While this is probably an instance of my Make environment being too generic, I thought I’d ask here: is it possible to use -Mcuda with -tp=[two processors]?
For example, I was compiling our model with -Mcuda=fastmath,ptxinfo,4.1,cc20 as well as -tp=nehalem-64,sandybridge-64 and all sorts of errors appeared. So I found an old CUF kernel test module and tried compiling it:
(1042) > pgfortran -Mcuda=cc20,4.1 -Minfo=all -tp=nehalem-64,sandybridge-64 test.F90 madd_dev: 13, PGI Unified Binary version for -tp=sandybridge-64 20, CUDA kernel generated 20, !$cuf kernel do <<< (*,*), (32,1) >>> 22, Sum reduction generated for sum madd_dev: 13, PGI Unified Binary version for -tp=nehalem-64 20, CUDA kernel generated 20, !$cuf kernel do <<< (*,*), (32,1) >>> 22, Sum reduction generated for sum /gpfsm/dnb31/tdirs/login/dscvr17.535.mathomp4/pgcudaforVZldn2J1Bx4d.gpu(178): error: function "madd_dev_20_gpu" has already been defined /gpfsm/dnb31/tdirs/login/dscvr17.535.mathomp4/pgcudaforVZldn2J1Bx4d.gpu(267): error: function "madd_dev_22_gpu_red" has already been defined 2 errors detected in the compilation of "/gpfsm/dnb31/tdirs/login/dscvr17.535.mathomp4/pgnvdH0ldJtW2HxiD.nv0". PGF90-F-0000-Internal compiler error. Device compiler exited with error status code 0 (test.F90: 25) PGF90/x86-64 Linux 12.6-0: compilation aborted
It looks like the GPU compiler tried to compile the GPU code twice and found it had done it once already!

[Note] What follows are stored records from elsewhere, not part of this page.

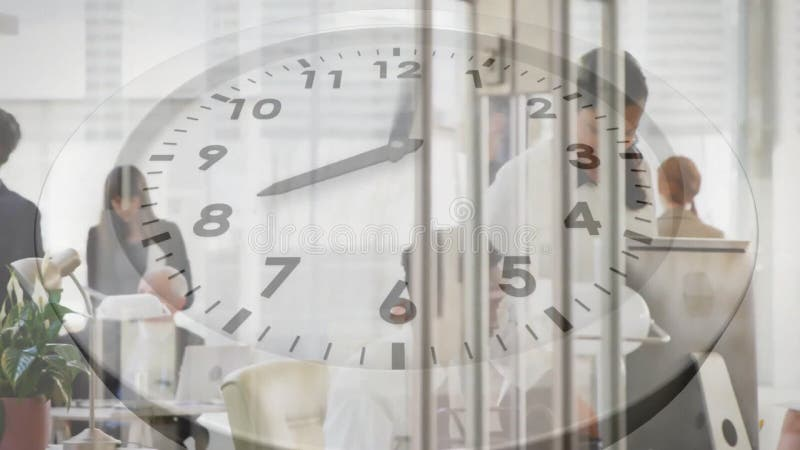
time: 8:01
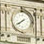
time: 7:39
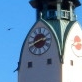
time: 2:40
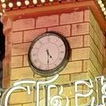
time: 4:29
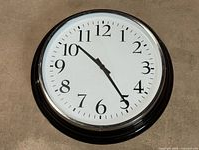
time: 10:24
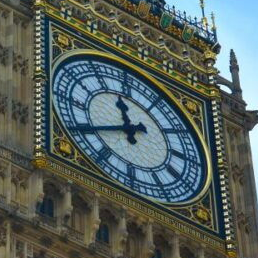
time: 11:40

Now, the obvious thing for me to do is to make sure I’m not doing the double tp when I’m doing GPU (and this will be tested soon), since my GPUs are only next to Westmeres at the moment.
But, in the future, it’s possible there could be a time where I have GPUs on Westmeres and on Sandy Bridges, so this question would be useful to have an answer to: is there a way to have a tp-unified binary with GPUs?